Le Royaume-Uni se retire du programme Erasmus «  extrêmement coûteux  » de l’UE

LONDRES – Les étudiants britanniques ne pourront pas étudier dans les universités européennes avec une bourse Erasmus + à partir de 2021, pas plus que les étudiants de l’UE au Royaume-Uni, après que le Royaume-Uni ait refusé de continuer à participer au programme phare de mobilité des étudiants de l’UE.

Le Premier ministre Boris Johnson a confirmé la nouvelle rapportée pour la première fois par POLITICO selon laquelle un accord avec l’UE sur Erasmus + avait été impossible parce qu’il était considéré par Londres comme trop cher.

Cependant, il a confirmé son intention de lancer un programme national pour aider les étudiants britanniques à fréquenter des universités en Europe et en dehors. Il s’appellera le schéma de Turing, d’après le mathématicien Alan Turing, a annoncé Johnson.

S’exprimant lors d’une conférence de presse depuis Downing Street jeudi, Johnson a déclaré que se séparer d’Erasmus + était une «décision difficile».

«Le problème était vraiment que le Royaume-Uni est un contributeur net massif à l’économie de l’enseignement supérieur du continent, car au cours des dernières décennies, nous avons eu tellement de ressortissants de l’UE, ce qui a été une chose merveilleuse, mais nos arrangements signifient que le Trésor britannique perd plus ou moins sur l’accord », a déclaré Johnson. «Erasmus était également extrêmement coûteux.»

L’absence d’accord pour participer à Erasmus + est particulièrement irritante pour les étudiants britanniques, car cinq pays non membres de l’UE participent au programme, dont la Turquie, la Macédoine du Nord et la Suisse. Cependant, les années précédentes, le Royaume-Uni a accueilli près de deux fois plus d’étudiants qu’il n’en a renvoyé.

«Mettre fin à la participation du Royaume-Uni à Erasmus – une initiative qui a élargi les possibilités et les horizons de tant de jeunes – est un vandalisme culturel de la part du gouvernement britannique», a déclaré le Premier ministre écossais Nicola Sturgeon dit sur Twitter.

Matt Crilly, président de l’Union nationale des étudiants d’Écosse, a déclaré que le fait de ne pas parvenir à un accord sur Erasmus + était «décevant».

«Les subventions de financement Erasmus aident à ouvrir des possibilités d’études internationales à des personnes qui, autrement, ne pourraient pas se le permettre», a-t-il déclaré.

Les attentes pour un accord sur Erasmus + sont restées faibles tout au long de l’année, après que le Royaume-Uni a cherché des moyens de limiter le coût de son association et poursuivi ses plans pour un programme national en cas d’échec des négociations.

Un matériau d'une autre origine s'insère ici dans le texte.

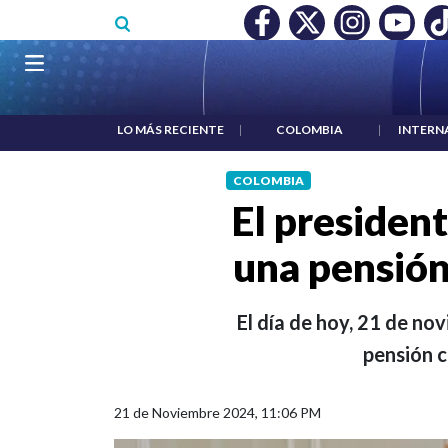
Pasar al contenido principal
O MÍNIMO NO DESTRUYÓ EMPLEO: JP MORGAN
|
"HABLAR NO
Navegación principal
LO MÁS RECIENTE
|
COLOMBIA
|
INTERN
COLOMBIA
El president
una pensión
El día de hoy, 21 de no
pensión c
21 de Noviembre 2024, 11:06 PM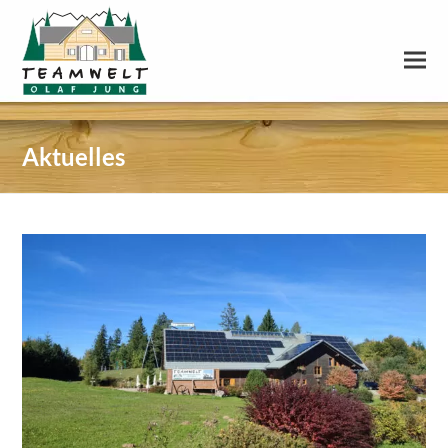
Aktuelles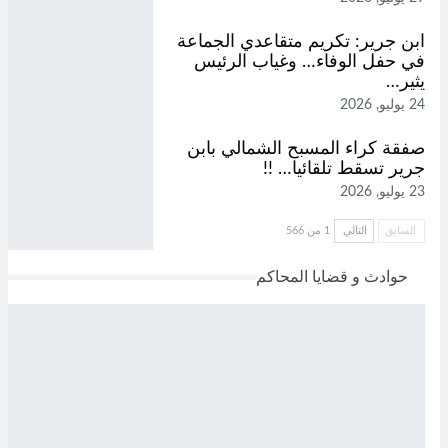
ابن جرير: تكريم متقاعدي الجماعة
في حفل الوفاء… وغياب الرئيس
يثير…
24 يوليو, 2026
صفقة كراء المسبح الشمالي بابن
جرير تسقط تلقائيا… !!
23 يوليو, 2026
السابق
التالي
1 من 566
حوادث و قضايا المحاكم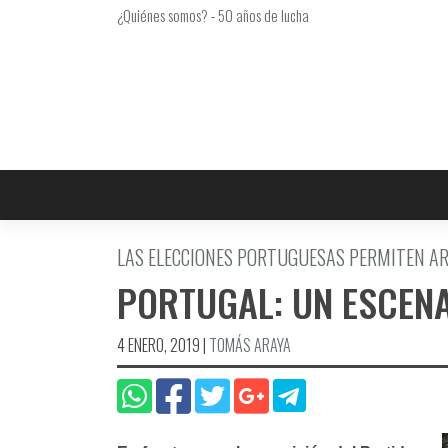
Saltar
¿Quiénes somos?
-
50 años de lucha
al
contenido
LAS ELECCIONES PORTUGUESAS PERMITEN AR
PORTUGAL: UN ESCEN
4 ENERO, 2019
|
TOMÁS ARAYA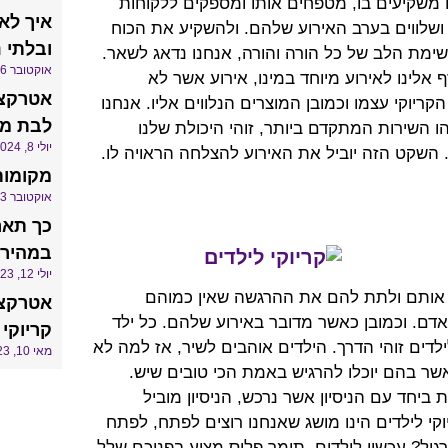
ו משקיעים בו, מטפחים אותו ומספקים ללקוחות
איך לא
ם ושלווים בערב האירוע שלהם. ולהשקיע את הכוח
ובלתי 
 שימת הלב של כל הורה והורה, אנחנו נדאג לשאר.
אוקטובר 16, 2024
לינו לאירוע מיוחד במינו, אירוע אשר לא
אטרקצי
ריוקי עצמו וכמובן המוצרים הנלווים אליו. אנחנו
לבת מצ
ו השירות המתקדם ביותר, זוהי היכולת שלנו
יולי 8, 2024
 השקט הזה יוביל את האירוע להצלחה הראויה לו.
מקומות
אוקטובר 3, 2023
כך תאר
במהירו
יולי 12, 2023
בין אותם ולתת להם את ההרגשה שאין כמוהם
אטרקצ
ם. וכמובן כאשר מדובר באירוע שלהם. כל ילד
קריוקי
דים זוהי הדרך. הילדים אוהבים לשיר, אז למה לא
מאי 10, 2023
 בהם יוכלו להרגיש באמת הכי טובים שיש.
יחד עם הניסיון אשר נרכש, הניסיון מוביל
קי לילדים הינו מושג שאנחנו רוצים לפתח, לפתח
גיל? עכשיו לילדים. תומר פלוס מציע בפניכם שלל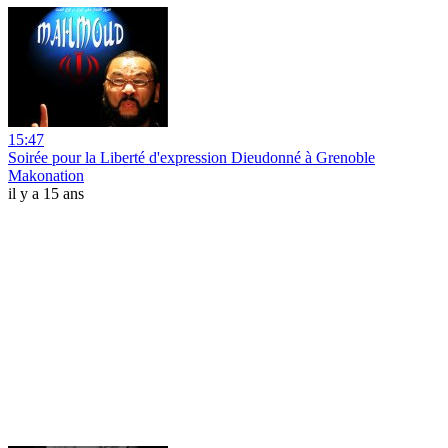
15:47
Soirée pour la Liberté d'expression Dieudonné à Grenoble
Makonation
il y a 15 ans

«Bien que l’annonce de la non-participation du Royaume-Uni à Erasmus + soit décevante, nous sommes heureux que le Premier ministre se soit engagé dans un nouveau programme britannique pour financer la mobilité mondiale», a déclaré Vivienne Stern, directrice de la branche internationale des vice-chanceliers. groupe Universities UK. «Nous demandons maintenant au gouvernement britannique de fournir rapidement des éclaircissements sur cette alternative nationale Erasmus +, et qu’elle soit ambitieuse et entièrement financée.»

L’UE avait offert à la Grande-Bretagne l’accès à l’ensemble du programme pendant sept ans, en échange d’une redevance qui serait calculée sur la base du PIB. Le Royaume-Uni, cependant, préférait une participation plus limitée dans le temps et n’était intéressé que par l’élément mobilité du programme, de loin le plus important – le programme finance également d’autres activités d’enseignement supérieur telles que l’échange de bonnes pratiques par les directeurs d’université. Cela aurait permis à la Grande-Bretagne d’économiser l’argent des contribuables, mais il n’y avait aucun précédent d’association partielle à Erasmus +.

Le chancelier britannique Rishi Sunak a confirmé le financement d’une alternative à Erasmus + lors de l’examen des dépenses sur un an en novembre. Dans le cadre du programme britannique de mobilité des étudiants, le gouvernement britannique financerait les étudiants britanniques à l’étranger, mais il ne serait pas censé soutenir les étudiants de l’UE qui suivent des cours dans les universités britanniques.